◆ Exercises:
- A) Set down, word for word, the part of the exhibition announcement below that begins at the words "The artists featured" and stops after "in the metropolis.".
- B) Answer these questions from the exhibition announcement below, marking each answer to match its question.
(i) Which city's life and crime does Metinides' photographic work portray?
(ii) What two kinds of works make up the selection in the exhibition?
(iii) Who is named as Director of The Bronx Museum of the Arts?

··· Quoted passage ···

The Bronx Museum of the Arts
July 19, 2012 – January 6, 2013

The Bronx Museum will present The Rituals of Chaos, an exhibition featuring the work of Mexican photojournalist Enrique Metinides, as part of its ongoing Urban Archives series. On view from July 19, 2012 through January 6, 2013, the exhibition will feature more than 25 pieces and will highlight Metinides’ photographic work, known for its stark portrayal of life and crime in Mexico City from the 1940s through the 1990s. In addition to the work of Metinides, the exhibition will present pieces by artists who also capture the pulse of city life: Claudia Andujar, Kader Attia, Alvin Baltrop, Christoph Büchel, Sophie Calle, Carlos Castro, Robin Graubard, Rick Liss, Gordon Matta-Clark, Peter Moore, Peter Dean Rickards, and Jamel Shabazz.

The artists featured in the exhibition share an engagement with the urban landscape: some embrace rituals as a part of their practice, while others employ documentary strategies or appropriation techniques to frame the rituals they witness. The selection of photographs and video-based works, some presented for the first time in the United States, reveals how the camera affords artists a combination of speed, chance, control, and realism perfect for capturing the human experience in the metropolis.

“Metinides’ work is evocative of the universal urban experience—whether in Mexico City or here in the Bronx,” said Holly Block, Director of The Bronx Museum of the Arts. “We are excited to exhibit recently acquired works by this important photographer, together with artists who have been inspired by the Bronx, like Gordon Matta-Clark and Sophie Calle, as well as others.”

··· Dataset section ···

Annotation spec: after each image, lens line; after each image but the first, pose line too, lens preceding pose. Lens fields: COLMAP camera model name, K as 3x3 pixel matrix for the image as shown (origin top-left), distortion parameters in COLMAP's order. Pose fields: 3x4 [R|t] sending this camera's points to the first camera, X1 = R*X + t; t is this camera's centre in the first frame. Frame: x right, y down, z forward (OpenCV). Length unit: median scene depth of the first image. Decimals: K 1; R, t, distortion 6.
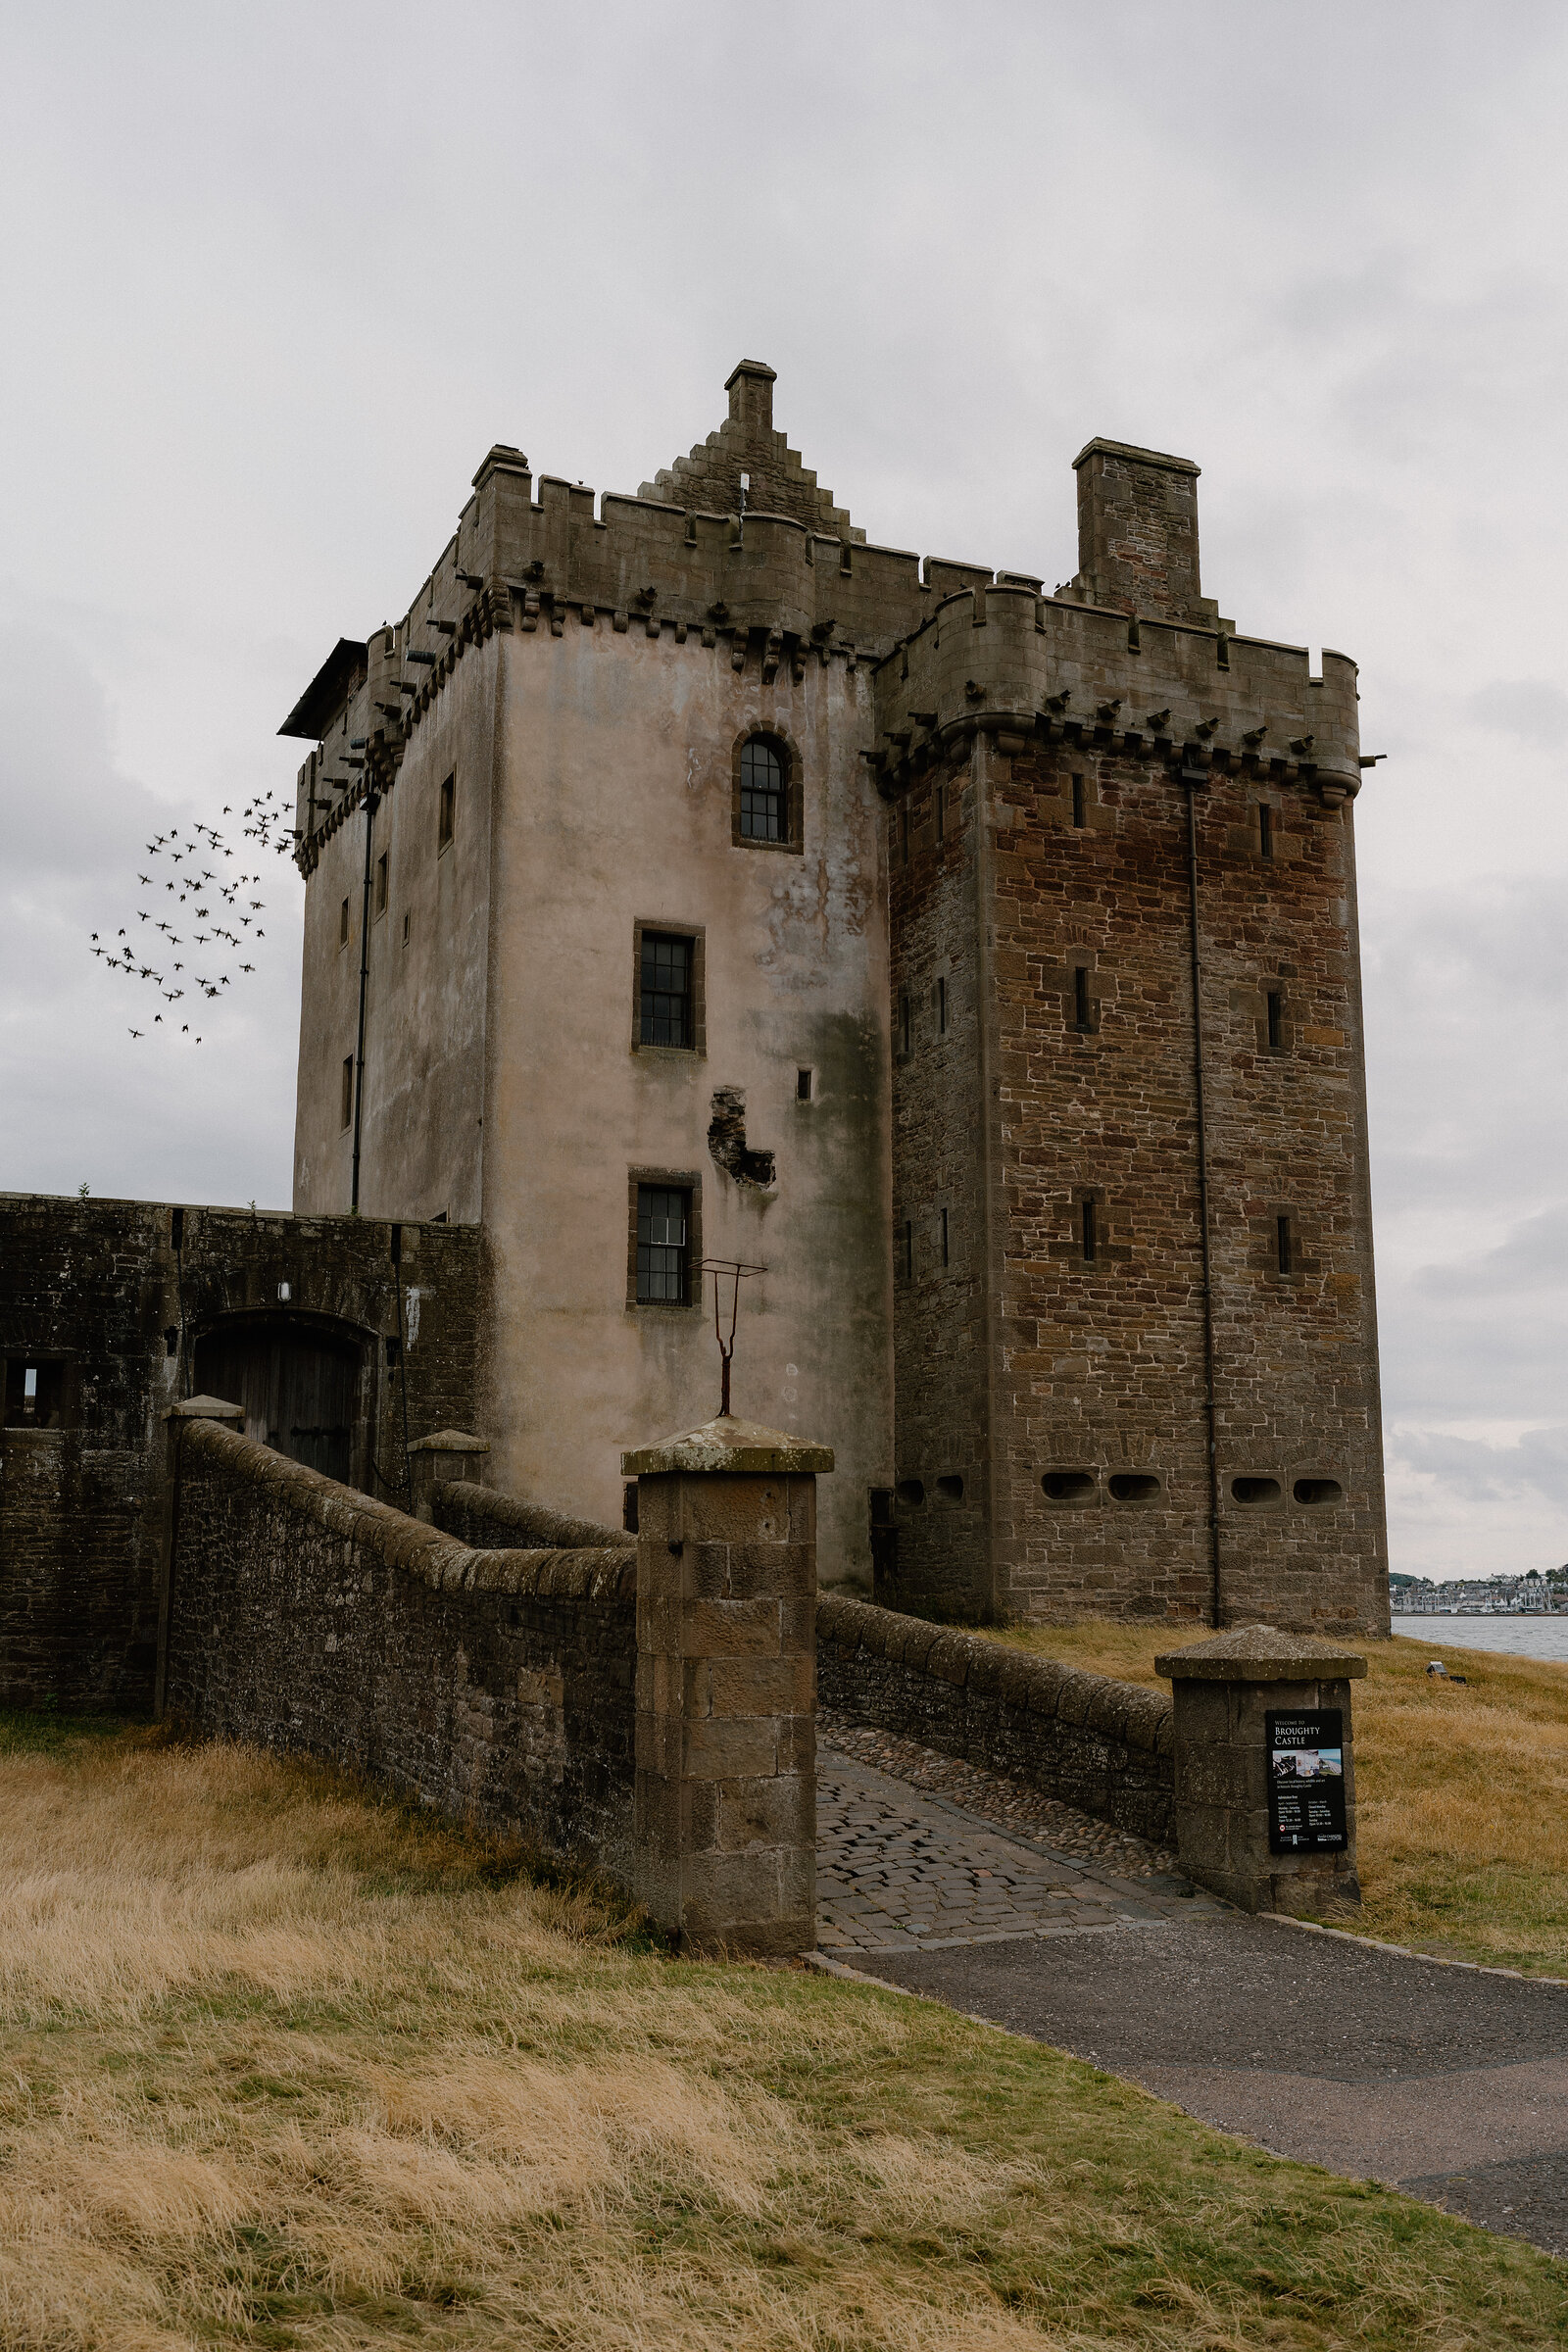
lens RADIAL K [[2247.2, 0, 781.9], [0, 2247.2, 1191.8], [0, 0, 1]] dist [-0.005184, 0.001709]
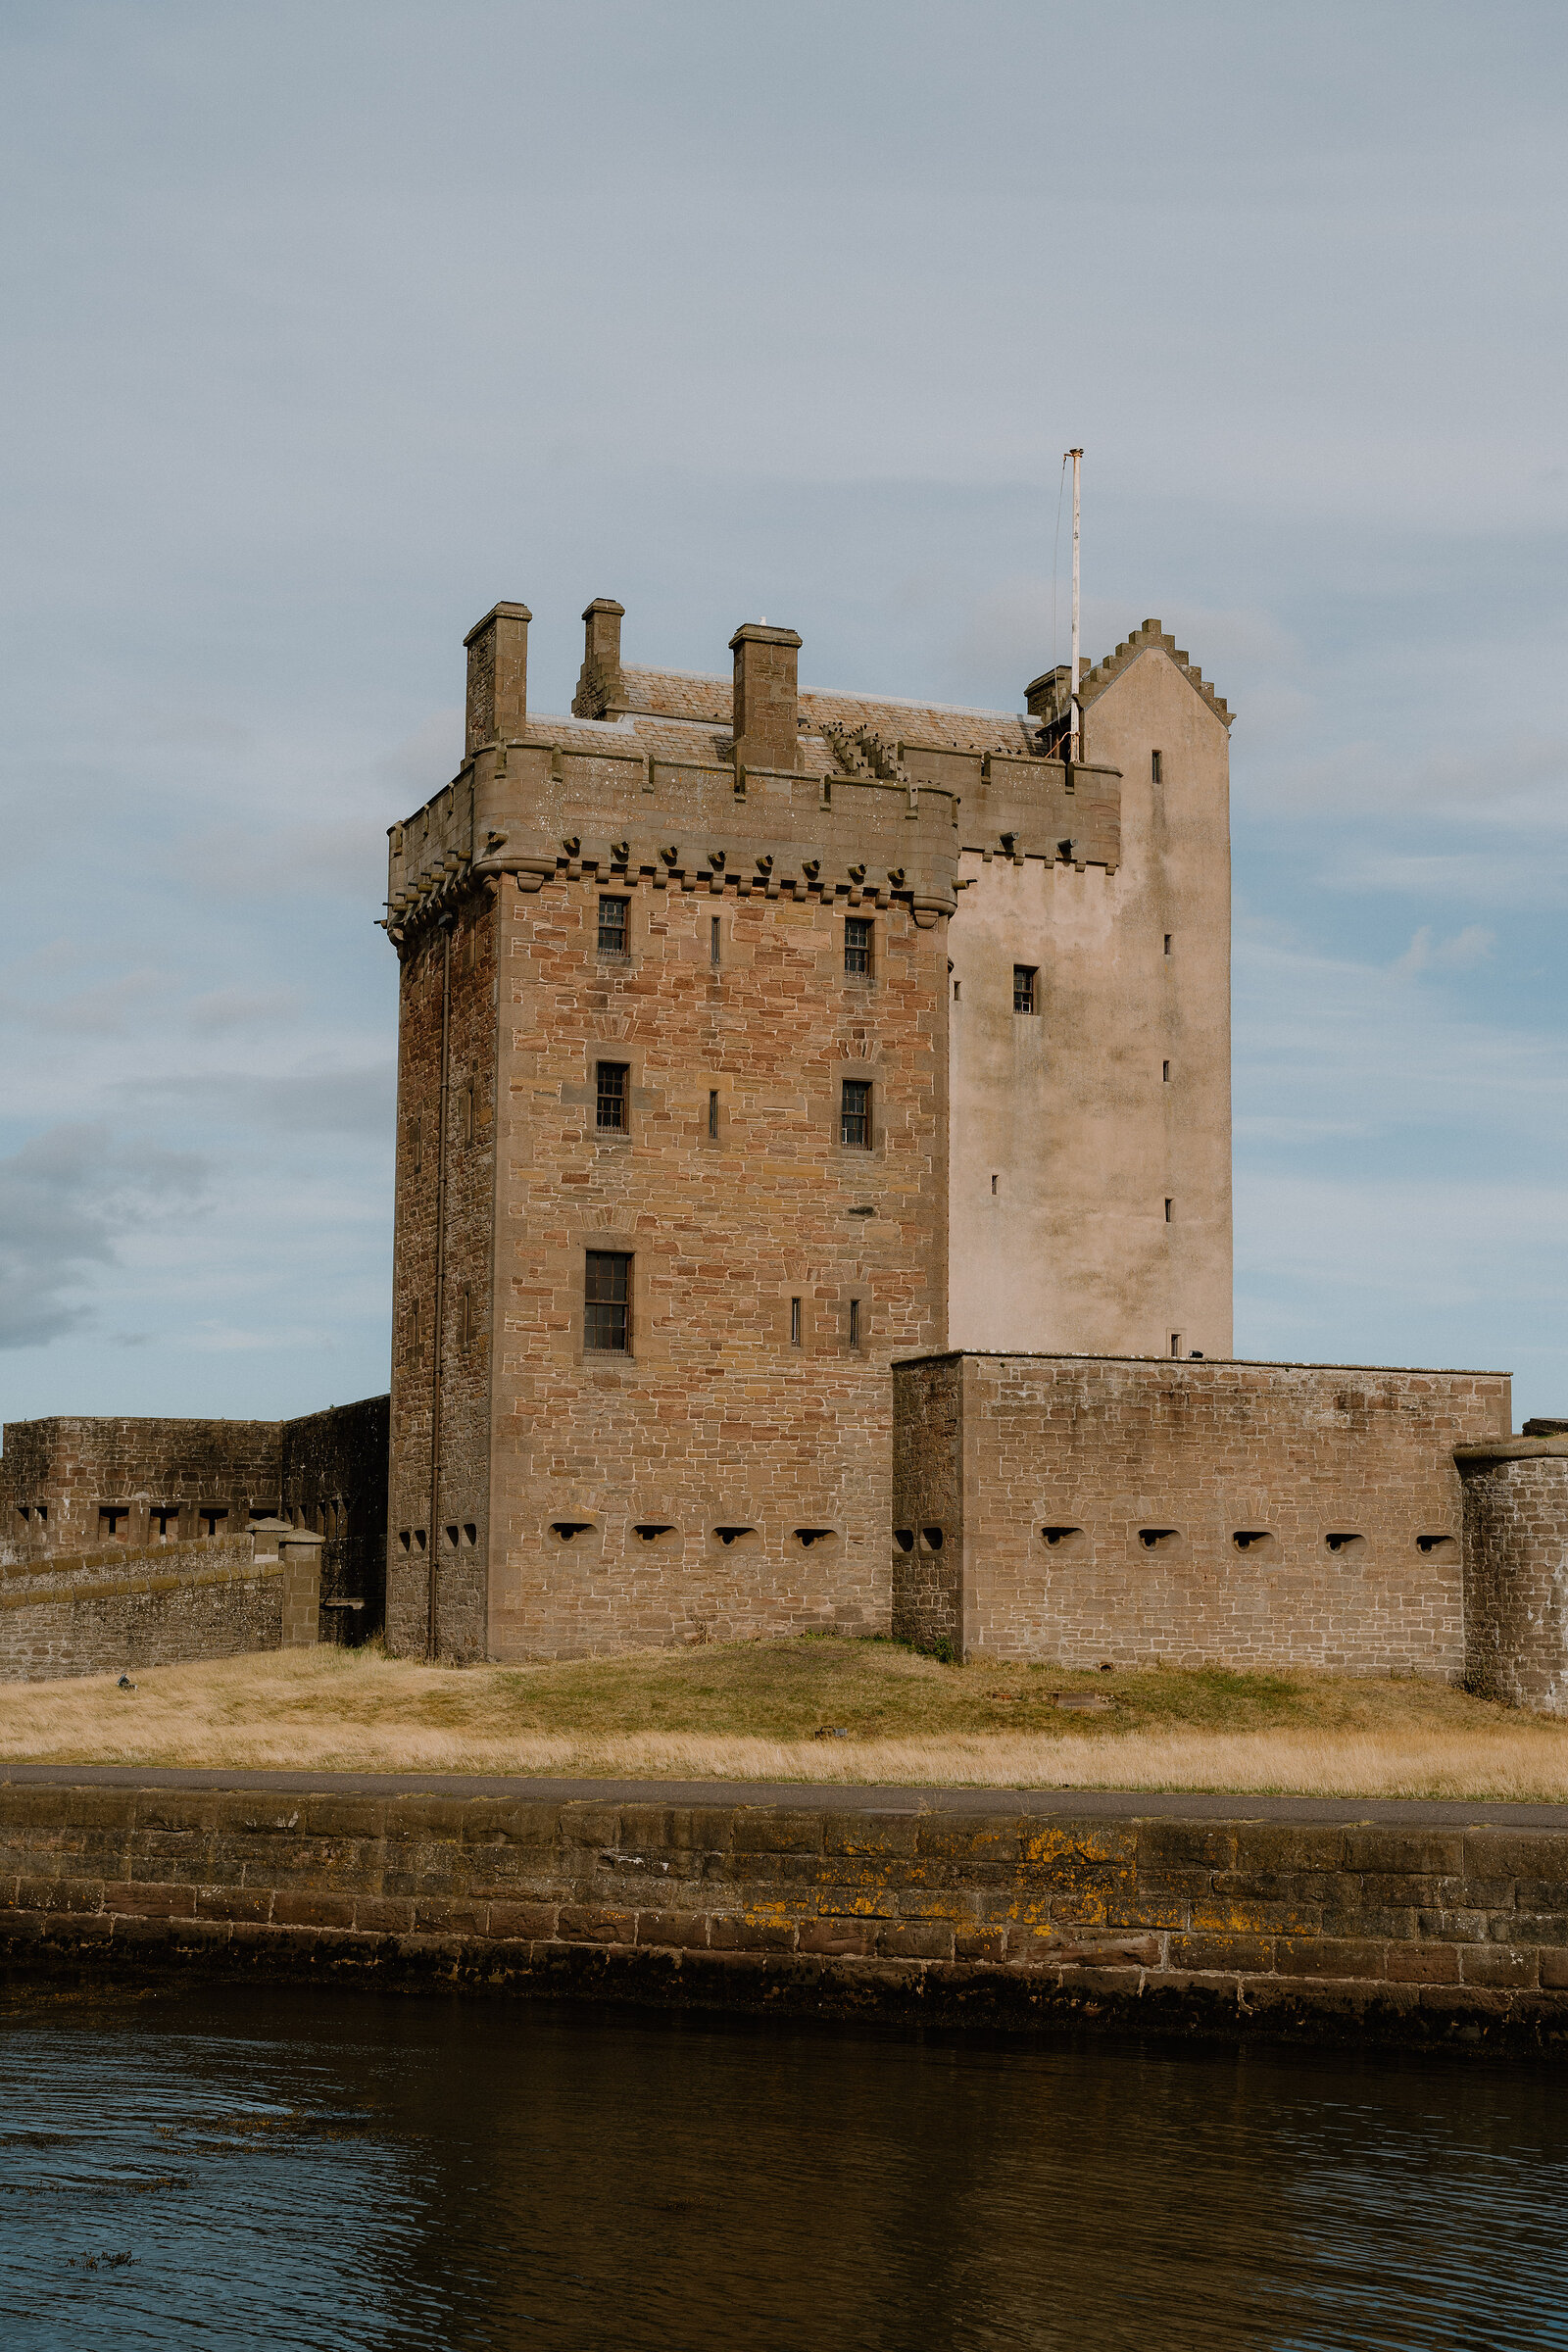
lens RADIAL K [[3249.7, 0, 796.0], [0, 3249.7, 1187.0], [0, 0, 1]] dist [-0.004323, 0.031464]
pose [[-0.022186, -0.142147, -0.989597, 1.825389], [0.173229, 0.974322, -0.143836, 0.221039], [0.984632, -0.174618, 0.003008, 1.159578]]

···

◆ Solutions below:
- A)
The artists featured in the exhibition share an engagement with the urban landscape: some embrace rituals as a part of their practice, while others employ documentary strategies or appropriation techniques to frame the rituals they witness. The selection of photographs and video-based works, some presented for the first time in the United States, reveals how the camera affords artists a combination of speed, chance, control, and realism perfect for capturing the human experience in the metropolis.

- B)
(i) Mexico City
(ii) Photographs and video-based works
(iii) Holly Block